Heute höre ich von jungen Frauen häufig, dass sich die Welt seither geändert habe. Frauen seien doch praktisch gleichberechtigt – die Mutterschaftsversicherung gibt es inzwischen, im Bundesrat waren die Frauen eine Zeit lang in der Mehrheit. Und die paar fehlenden Kaderpositionen, das gebe sich mit der Zeit. Wenn ich mir den Mikrokosmos Sport ansehe, kann davon noch längst keine Rede sein: Während Männer selbst im Amateursport Geld verdienen können – und das längst nicht nur im Fussball –, kämpfen Frauen selbst in so populären Sportarten wie Fussball darum, dass sie ihre Sportarten überhaupt betreiben können – von der Deckung ihrer Spesen ganz zu schweigen. Grosse Ausnahme ist da nur gerade Tennis, das laut dem «Forbes Magazine» sieben der zehn bestverdienenden Sportlerinnen auf sich vereinigt. Allen voran Maria Scharapowa mit 27 Millionen US-Dollar – ein bisschen weniger als die Hälfte dessen, was Roger Federer jedes Jahr nach Hause trägt.
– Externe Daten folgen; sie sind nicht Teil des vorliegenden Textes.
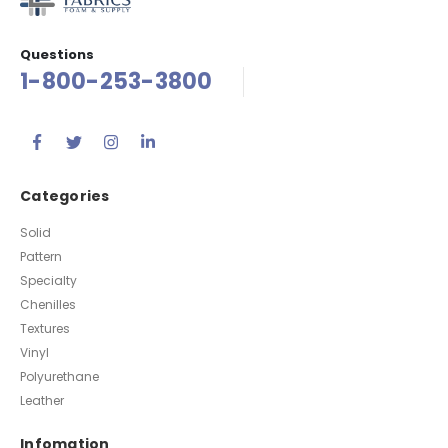
Questions
1-800-253-3800
Categories
Solid
Pattern
Specialty
Chenilles
Textures
Vinyl
Polyurethane
Leather
Infomation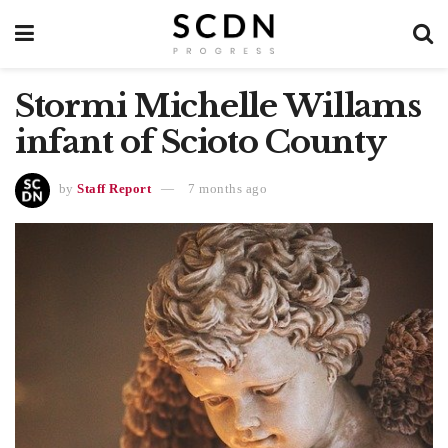
Stormi Michelle Willams
infant of Scioto County
by
Staff Report
7 months ago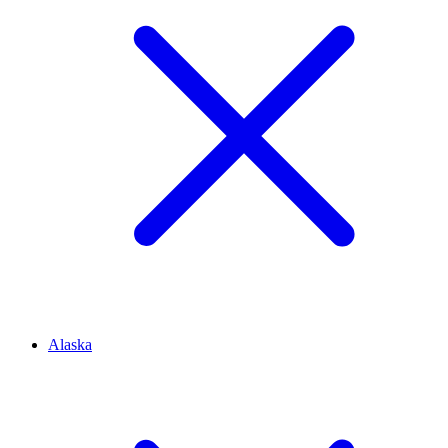
Alaska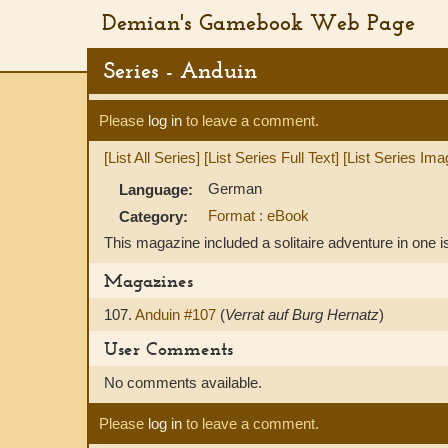
Demian's Gamebook Web Page
Series - Anduin
Please
log in
to leave a comment.
[List All Series]
[List Series Full Text]
[List Series Ima
German
Language:
Format : eBook
Category:
This magazine included a solitaire adventure in one i
Magazines
107.
Anduin #107
(
Verrat auf Burg Hernatz
)
User Comments
No comments available.
Please
log in
to leave a comment.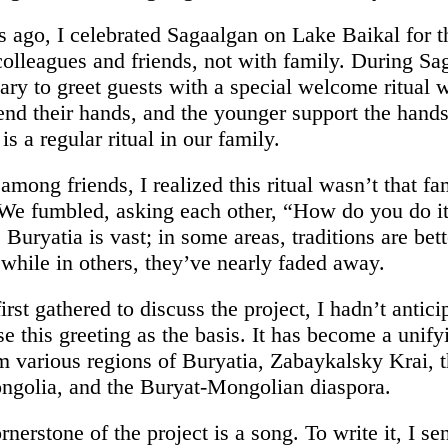
s ago, I celebrated Sagaalgan on Lake Baikal for th
colleagues and friends, not with family. During Sa
mary to greet guests with a special welcome ritual
end their hands, and the younger support the hands
 is a regular ritual in our family.
among friends, I realized this ritual wasn’t that fam
We fumbled, asking each other, “How do you do i
 Buryatia is vast; in some areas, traditions are bett
 while in others, they’ve nearly faded away.
st gathered to discuss the project, I hadn’t antici
 this greeting as the basis. It has become a unifyi
m various regions of Buryatia, Zabaykalsky Krai, t
ngolia, and the Buryat-Mongolian diaspora.
nerstone of the project is a song. To write it, I se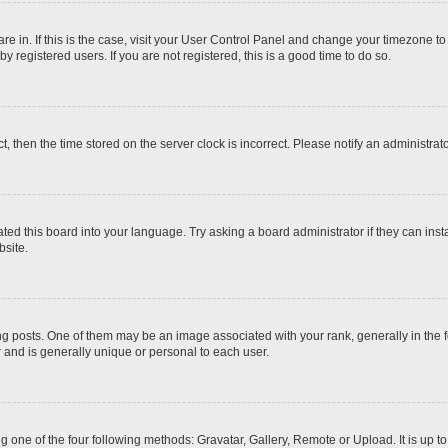
 are in. If this is the case, visit your User Control Panel and change your timezone t
 registered users. If you are not registered, this is a good time to do so.
ct, then the time stored on the server clock is incorrect. Please notify an administrat
ted this board into your language. Try asking a board administrator if they can inst
site.
osts. One of them may be an image associated with your rank, generally in the fo
r and is generally unique or personal to each user.
g one of the four following methods: Gravatar, Gallery, Remote or Upload. It is up 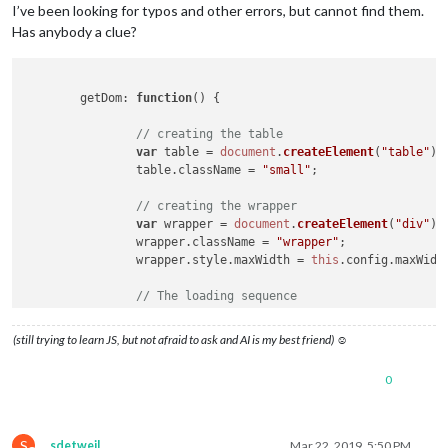
I’ve been looking for typos and other errors, but cannot find them.
Has anybody a clue?
getDom
: 
function
(
) {

// creating the table
var
 table = 
document
.
createElement
(
"table"
);

		table.
className
 = 
"small"
;

// creating the wrapper
var
 wrapper = 
document
.
createElement
(
"div"
);

		wrapper.
className
 = 
"wrapper"
;

		wrapper.
style
.
maxWidth
 = 
this
.
config
.
maxWidt
// The loading sequence
if
 (!
this
.
loaded
) {

            	    wrapper.
innerHTML
 = 
"Loading...."
;

(still trying to learn JS, but not afraid to ask and AI is my best friend) ☺
            	    wrapper.
classList
.
add
(
"bright"
, 
"light"
,
return
 wrapper;

0
        	}	

var
MWB
 = 
this
.
MWB
;

S
sdetweil
Mar 22, 2019, 5:50 PM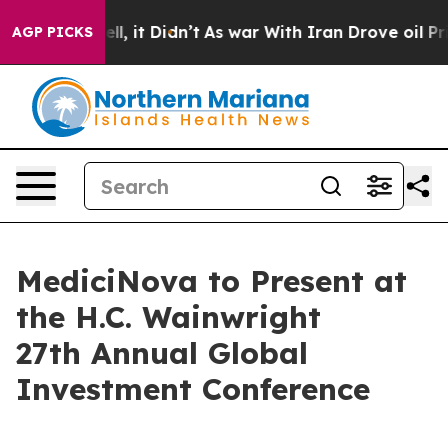
%. Well, it Didn’t
As war With Iran Drove oil Prices
AGP PICKS
MediciNova to Present at
the H.C. Wainwright
27th Annual Global
Investment Conference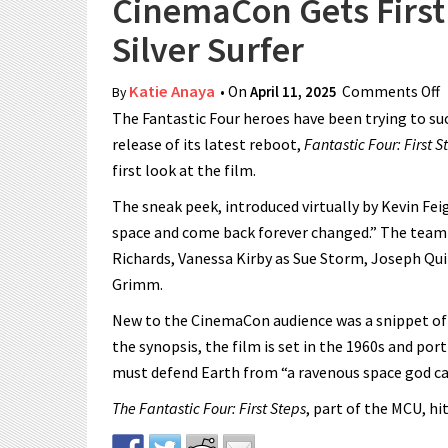
CinemaCon Gets First 
Silver Surfer
Katie Anaya
• On
April 11, 2025
Comments Off
o
By
The Fantastic Four heroes have been trying to su
release of its latest reboot,
Fantastic Four: First S
first look at the film.
The sneak peek, introduced virtually by Kevin Feig
space and come back forever changed.” The team p
Richards, Vanessa Kirby as Sue Storm, Joseph Q
Grimm.
New to the CinemaCon audience was a snippet of Jul
the synopsis, the film is set in the 1960s and port
must defend Earth from “a ravenous space god call
The Fantastic Four: First Steps
, part of the MCU, hi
Man mag mir Sexismus unterstellen: Aber hat die Ausnahmestellung des Tennis vielleicht damit zu tun, dass die Athletinnen dabei in kurzen Röckchen herumspringen und stöhnen, als würden sie gerade einen BDSM-Porno synchronisieren? Das würde zumindest erklären, weshalb auf der «Forbes»-Liste auch noch eine chinesische Eiskunstläuferin figuriert. Oder weswegen das Olympische Komitee (IOK) letztes Jahr laut darüber nachdachte, Boxerinnen nur im Rock statt mit Boxershorts in den Ring steigen zu lassen.

Die einzig richtige «Ausrutscherin» auf der «Forbes»-Liste entstammt – vielleicht wenig überraschend – einer Männersportart: die Nascar-Rennfahrerin Danica Patrick. Entgegen dem sonst üblichen Sportapartheidsystem fährt Patrick in einer gemischten Liga – in der sie übrigens den Rekord für die meisten zu Ende gefahrenen Rennen hält. So viel zum Klischee, Frauen könnten nicht Auto fahren.
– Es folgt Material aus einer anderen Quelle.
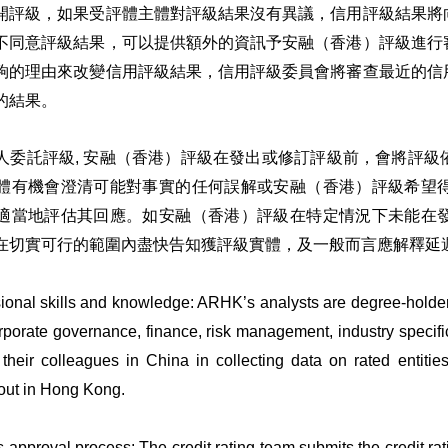
開評級，如果受評體主體對評級結果沒有異議，信用評級結果將
不同意評級結果，可以提供額外的資訊予安融（香港）評級進行
夠的理由來改變信用評級結果，信用評級委員會將審查最近的信
的結果。
人委託評級, 安融（香港）評級在發出或修訂評級前，會將評
體有機會澄清可能對事實的任何誤解或安融（香港）評級希望
適當地評估其回應。如安融（香港）評級在特定情況下未能在
在切實可行的範圍內盡快告知獲評級實體，及一般而言應解釋延
ional skills and knowledge: ARHK’s analysts are degree-holder
porate governance, finance, risk management, industry specifics
 their colleagues in China in collecting data on rated entities
 out in Hong Kong.
 approval process: The credit rating team submits the credit ratin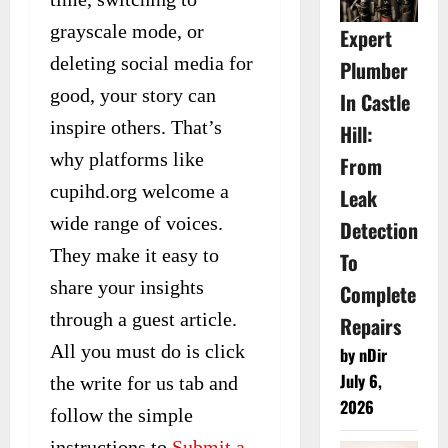
grayscale mode, or
Expert
deleting social media for
Plumber
good, your story can
In Castle
inspire others. That’s
Hill:
why platforms like
From
cupihd.org welcome a
Leak
wide range of voices.
Detection
They make it easy to
To
share your insights
Complete
through a guest article.
Repairs
All you must do is click
by nDir
July 6,
the write for us tab and
2026
follow the simple
instructions to
Submit a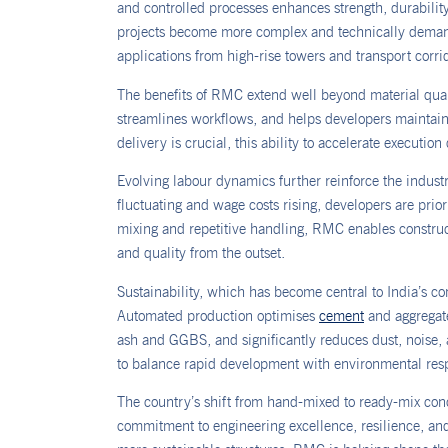
and controlled processes enhances strength, durabili
projects become more complex and technically demand
applications from high-rise towers and transport corri
The benefits of RMC extend well beyond material quali
streamlines workflows, and helps developers maintain 
delivery is crucial, this ability to accelerate execution
Evolving labour dynamics further reinforce the industr
fluctuating and wage costs rising, developers are pri
mixing and repetitive handling, RMC enables construct
and quality from the outset.
Sustainability, which has become central to India’s c
Automated production optimises
cement
and aggregate
ash and GGBS, and significantly reduces dust, noise, a
to balance rapid development with environmental resp
The country’s shift from hand-mixed to ready-mix concr
commitment to engineering excellence, resilience, an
Und tatsächlich gibt es gar nicht so viele Sportarten, die nicht gemischt betrieben werden können: Im Volleyball funktioniert das. Im Eishockey dürfen Frauen zumindest als Torhüterinnen mitspielen. Letzteres versuchte vor kurzem die US-amerikanische Fussballnationaltorhüterin Hope Solo: Nachdem die US-Frauenfussballliga ein weiteres Mal ihren Betrieb eingestellt hatte, bemühte sich Solo, bei einem Männerklub unterzukommen. Einen Vertrag hätte sie erhalten, aber die Fifa intervenierte, genauso wie der Fussballverband schon intervenierte, als die AC Perugia Calcio versuchte, die Starfussballerinnen Hanna Ljungberg und Birgit Prinz zu verpflichten. Zugegeben, die Spielerinnen selber waren skeptisch, weil sie befürchteten, nur als Marketinggag herhalten zu müssen. Immerhin hätten sie nicht im Röckchen auflaufen müssen.
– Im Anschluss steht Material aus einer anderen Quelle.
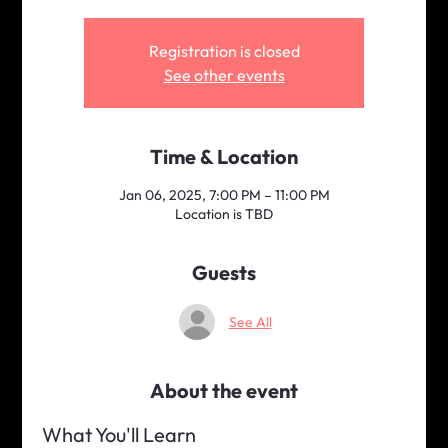
Registration is closed
See other events
Time & Location
Jan 06, 2025, 7:00 PM – 11:00 PM
Location is TBD
Guests
See All
About the event
What You'll Learn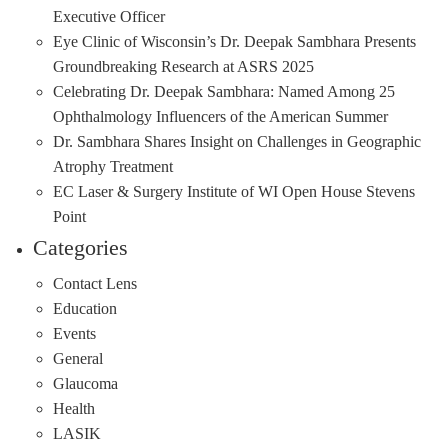
Executive Officer
Eye Clinic of Wisconsin’s Dr. Deepak Sambhara Presents
Groundbreaking Research at ASRS 2025
Celebrating Dr. Deepak Sambhara: Named Among 25
Ophthalmology Influencers of the American Summer
Dr. Sambhara Shares Insight on Challenges in Geographic
Atrophy Treatment
EC Laser & Surgery Institute of WI Open House Stevens
Point
Categories
Contact Lens
Education
Events
General
Glaucoma
Health
LASIK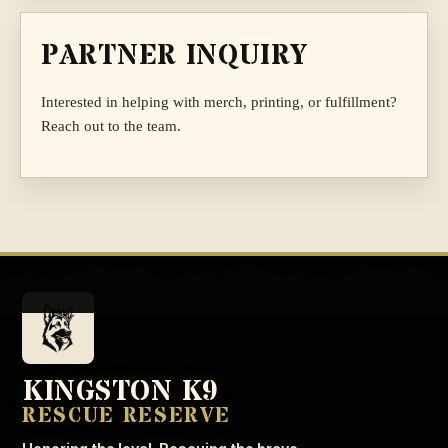
PARTNER INQUIRY
Interested in helping with merch, printing, or fulfillment?
Reach out to the team.
KINGSTON K9
RESCUE RESERVE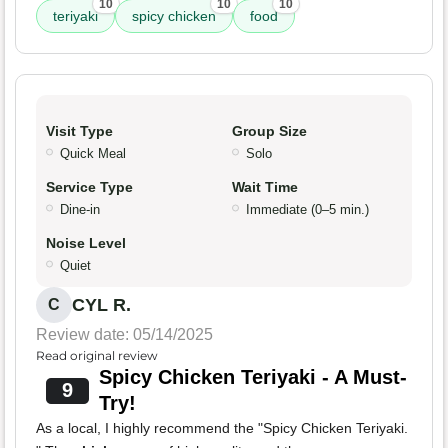
10
10
10
teriyaki
spicy chicken
food
Visit Type
Group Size
Quick Meal
Solo
Service Type
Wait Time
Dine-in
Immediate (0–5 min.)
Noise Level
Quiet
CYL R.
C
Review date: 05/14/2025
Read original review
Spicy Chicken Teriyaki - A Must-
9
Try!
As a local, I highly recommend the "Spicy Chicken Teriyaki.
Verstehen Sie mich nicht falsch: Frauensport hat grosse Fortschritte gemacht. Sogar beim IOK hat man inzwischen gemerkt, dass es nicht geht, Frauen nur gerade zu den Sportarten zuzulassen, wo sie noch ein bisschen süss aussehen. 2014 in Sotschi werden nach langem Kampf endlich auch die Skispringerinnen antreten dürfen. Nur Geld werden sie auch in naher Zukunft damit keines verdienen können.

Wenn Sie also eine junge Frau treffen, die behauptet, es gebe keinen Ort mehr, an dem sie für die Gleichberechtigung kämpfen müsse, empfehlen Sie ihr doch, mit Sport anzufangen. Damit wäre auch vierzehn Jahre später mehr Solidarität bewiesen als mit violetten Socken.

Etrit Hasler kann nicht Nascar-Rennen fahren und ist überzeugt, dass ihm Frauen auch 
in jeder anderen Sportart das Wasser reichen können.